Complete the following »
(a) In the post below on branching on a vector compare, which CPU feature does the suggested instruction sequence require?
(b) Name every LLVM IR instruction, by opcode, that appears in the suggested code sequence in the post below on branching on a vector compare.
(c) Extend the post below on branching on a vector compare, picking up right after its last sentence.

Text under study »
┌────────

[LLVMdev] branch on vector compare?

Tue Sep 4 15:24:25 PDT 2012

Roland Scheidegger <sroland <at> vmware.com> writes:
> This looks quite similar to something I filed a bug on (12312). Michael
> Liao submitted fixes for this, so I think
> if you change it to
>   %16 = fcmp ogt <4 x float> %15, %cr
>   %17 = sext <4 x i1> %16 to <4 x i32>
>   %18 = bitcast <4 x i32> %17 to i128
>   %19 = icmp ne i128 %18, 0
>   br i1 %19, label %true1, label %false2
> 
> should do the trick (one cmpps + one ptest + one br instruction).
> This, however, requires sse41 which I don't know if you have - you say
> the extractelements go through memory which I've never seen then again
> our code didn't try to extract the i1 directly (even without fixes for
> ptest the above sequence will result in only 2 extraction steps instead
> of 4 if you're on x64 and the cpu supports sse41 but I guess without
> sse41 and hence no pextrd/q it probably also will go through memory).
> Though on altivec this sequence might not produce anything good, the
> free sext requires llvm 2.7 on x86 to work at all (certainly shouldn't
> be a problem nowadays but on other backends it might be different) and
> for the ptest sequence very recent svn is required.

└────────

Provided material »
┌────────

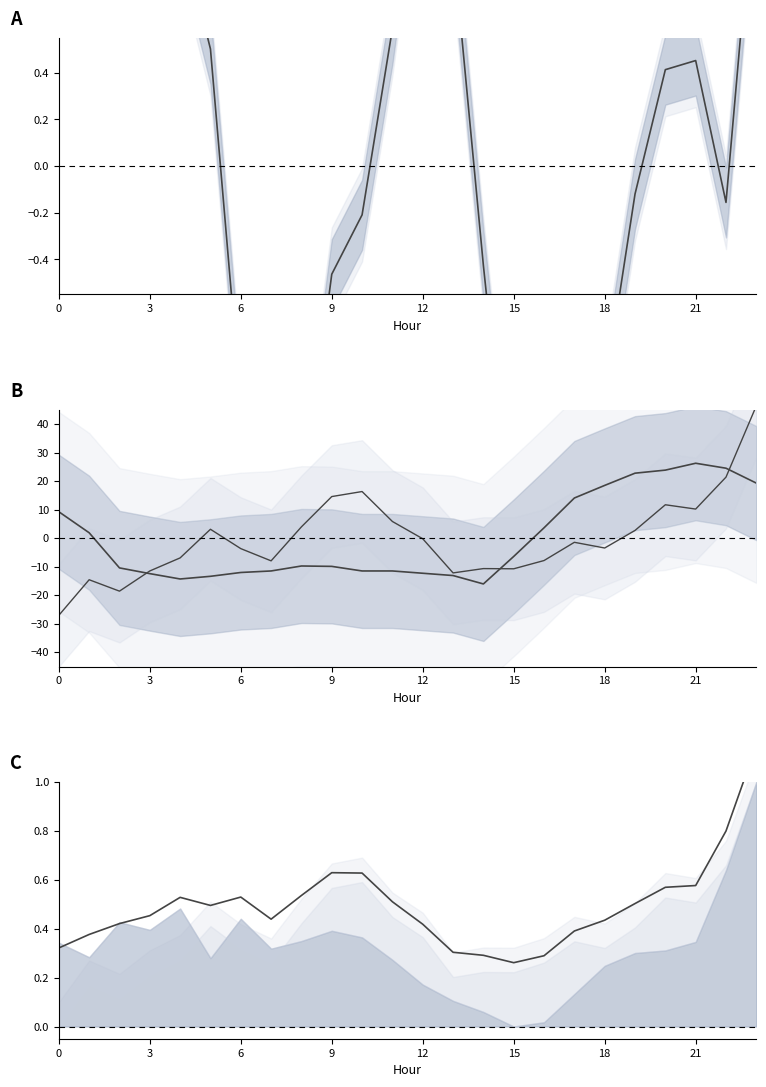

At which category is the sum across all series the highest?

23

└────────

Answers for the tasks »
(a) sse41

(b) fcmp, sext, bitcast, icmp, br

(c)
> I don't think the current code can generate movmskps + test (probably
> the next best thing without sse41) instead of ptest though if you only
> got sse.

Thanks Roland, sign extending gets me part of the way at least.
I'm on version 3.1 and as you say in bug report, there are a
few extraneous instructions. For the record, casting to a <4 x i8>
seems to do a better job for x86 (shuffle, movd, test, jump). Using
<4 x i32> seems to issue a pextrd for each element. For x64, it seems
to be the same for either. I suppose it's all academic seeing as the
ptest patch looks good.

Looking at it again, I'm not sure how I saw memory spills. Certainly
I can't reproduce them without using -O0. It's possible I was did
that accidentally when investigating the issue.

Thanks,
Stephen.